2. Membatasi kegiatan spekulasi yang tidak produktif, dan
3. Prinsip bahwa pembiayaan ditujukan kepada usaha-usaha yang halal sesuai dengan prinsip Syariah.
Karasteristik inilah merupakan keunggulan komparatif yang ditawarkan oleh sistem prinsip Syariah dalam sitem perbankan nasional. Selain itu sistem perbankan Syariah yang menerapkan pola pembiayaan usaha dengan prisnsip bagi hasil sebagai salah satu pokok dalam kegiatan perbankan Syariah juga akan menumbuhkan rasa tanggung jawab pada masing-masing pihak, baik bank maupun nasabahnya, sehingga dalam menjalankan kegiatannya semua pihak pada hakekatnya akan memperhatikan prinsip kehati-hatian dan akan memperkecil kemungkinan resiko terjadinya kegagalan usaha.

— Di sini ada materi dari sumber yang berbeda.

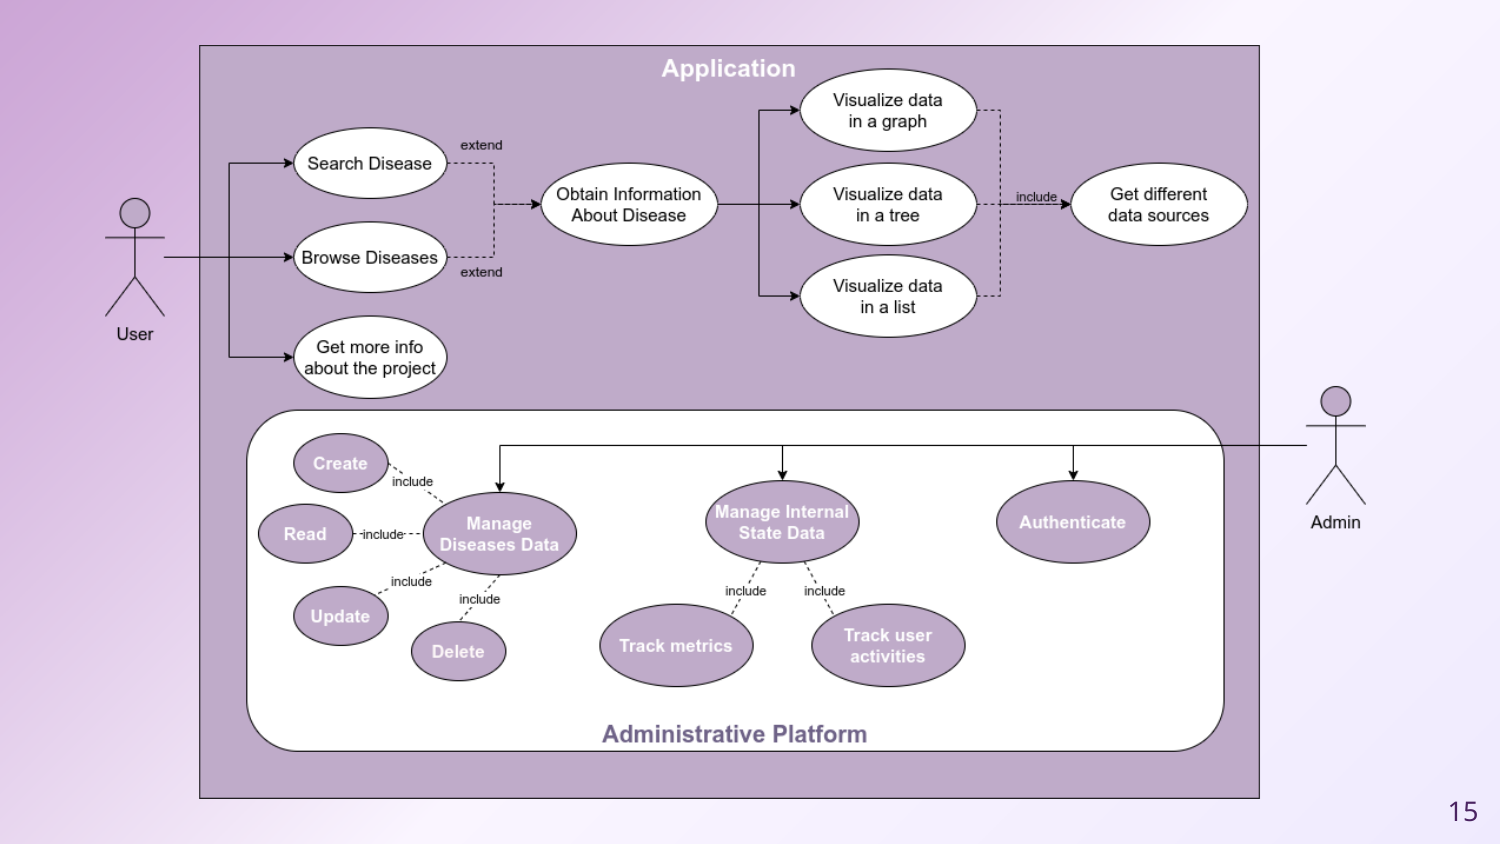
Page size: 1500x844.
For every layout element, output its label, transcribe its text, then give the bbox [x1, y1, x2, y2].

picture [0, 0, 1500, 844]
slide_number ‹#› [1403, 779, 1494, 844]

Pengembangan Perbankan Syariah di Indonesia
Sektor perbankan memiliki posisi strategis sebagai lembaga intermediasi yang menunjang perekonomian nasional. Oleh karena itu peranan perbankan nasional termasuk perbankan Syariah perlu ditingkatkan lagi fungsinya dalam menghimpun dan menyalurkan dana masyarakat, serta penyediaan pelayanan jasa perbankan lainnya.
Sejalan dengan upaya restrukturisasi perbankan yang sedang dilaksanakan dewasa ini untuk membangun kembali sistem perbankan yang sehat dalam rangka mendukung program pemulihan ekonom nasional , maka salah satu upaya yang dilakukan untuk mengoptimalkan fungsi sistem perbankan adalah pengembangan sistem perbankan Syariah.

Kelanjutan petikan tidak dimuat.